• _Assignment_
Transcribe the source text in the listing below word for word, leaving out the pictures.

Collected data:
════
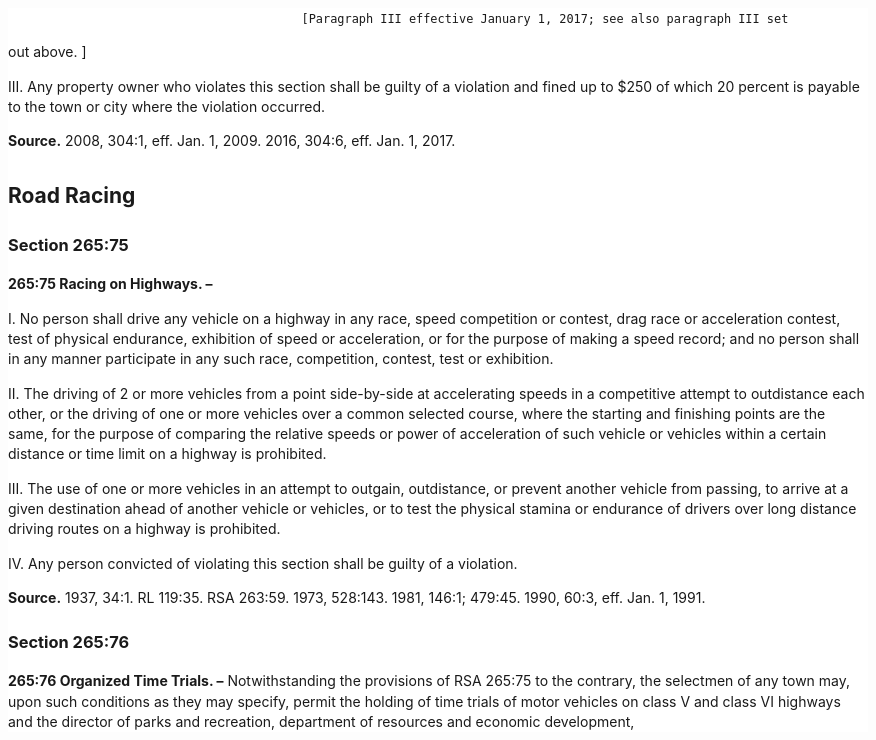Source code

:                                             [Paragraph III effective January 1, 2017; see also paragraph III set
out above.
                                             ]


                                             
 III. Any property owner who violates this section shall be guilty of
a violation and fined up to 
                                             $250 of which 20 percent is payable to the
town or city where the violation occurred.

**Source.** 2008, 304:1, eff. Jan. 1, 2009. 2016, 304:6, eff. Jan. 1,
2017.

Road Racing
-----------

### Section 265:75

 **265:75 Racing on Highways. –**
                                             
 I. No person shall drive any vehicle on a highway in any race, speed
competition or contest, drag race or acceleration contest, test of
physical endurance, exhibition of speed or acceleration, or for the
purpose of making a speed record; and no person shall in any manner
participate in any such race, competition, contest, test or exhibition.
                                             
 II. The driving of 2 or more vehicles from a point side-by-side at
accelerating speeds in a competitive attempt to outdistance each other,
or the driving of one or more vehicles over a common selected course,
where the starting and finishing points are the same, for the purpose of
comparing the relative speeds or power of acceleration of such vehicle
or vehicles within a certain distance or time limit on a highway is
prohibited.
                                             
 III. The use of one or more vehicles in an attempt to outgain,
outdistance, or prevent another vehicle from passing, to arrive at a
given destination ahead of another vehicle or vehicles, or to test the
physical stamina or endurance of drivers over long distance driving
routes on a highway is prohibited.
                                             
 IV. Any person convicted of violating this section shall be guilty
of a violation.

**Source.** 1937, 34:1. RL 119:35. RSA 263:59. 1973, 528:143. 1981,
146:1; 479:45. 1990, 60:3, eff. Jan. 1, 1991.

### Section 265:76

 **265:76 Organized Time Trials. –** Notwithstanding the provisions
of RSA 265:75 to the contrary, the selectmen of any town may, upon such
conditions as they may specify, permit the holding of time trials of
motor vehicles on class V and class VI highways and the director of
parks and recreation, department of resources and economic development,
════
• _Written response_
Source code

:                                             [Paragraph III effective January 1, 2017; see also paragraph III set
out above.
                                             ]


                                             
 III. Any property owner who violates this section shall be guilty of
a violation and fined up to 
                                             $250 of which 20 percent is payable to the
town or city where the violation occurred.

**Source.** 2008, 304:1, eff. Jan. 1, 2009. 2016, 304:6, eff. Jan. 1,
2017.

Road Racing
-----------

### Section 265:75

 **265:75 Racing on Highways. –**
                                             
 I. No person shall drive any vehicle on a highway in any race, speed
competition or contest, drag race or acceleration contest, test of
physical endurance, exhibition of speed or acceleration, or for the
purpose of making a speed record; and no person shall in any manner
participate in any such race, competition, contest, test or exhibition.
                                             
 II. The driving of 2 or more vehicles from a point side-by-side at
accelerating speeds in a competitive attempt to outdistance each other,
or the driving of one or more vehicles over a common selected course,
where the starting and finishing points are the same, for the purpose of
comparing the relative speeds or power of acceleration of such vehicle
or vehicles within a certain distance or time limit on a highway is
prohibited.
                                             
 III. The use of one or more vehicles in an attempt to outgain,
outdistance, or prevent another vehicle from passing, to arrive at a
given destination ahead of another vehicle or vehicles, or to test the
physical stamina or endurance of drivers over long distance driving
routes on a highway is prohibited.
                                             
 IV. Any person convicted of violating this section shall be guilty
of a violation.

**Source.** 1937, 34:1. RL 119:35. RSA 263:59. 1973, 528:143. 1981,
146:1; 479:45. 1990, 60:3, eff. Jan. 1, 1991.

### Section 265:76

 **265:76 Organized Time Trials. –** Notwithstanding the provisions
of RSA 265:75 to the contrary, the selectmen of any town may, upon such
conditions as they may specify, permit the holding of time trials of
motor vehicles on class V and class VI highways and the director of
parks and recreation, department of resources and economic development,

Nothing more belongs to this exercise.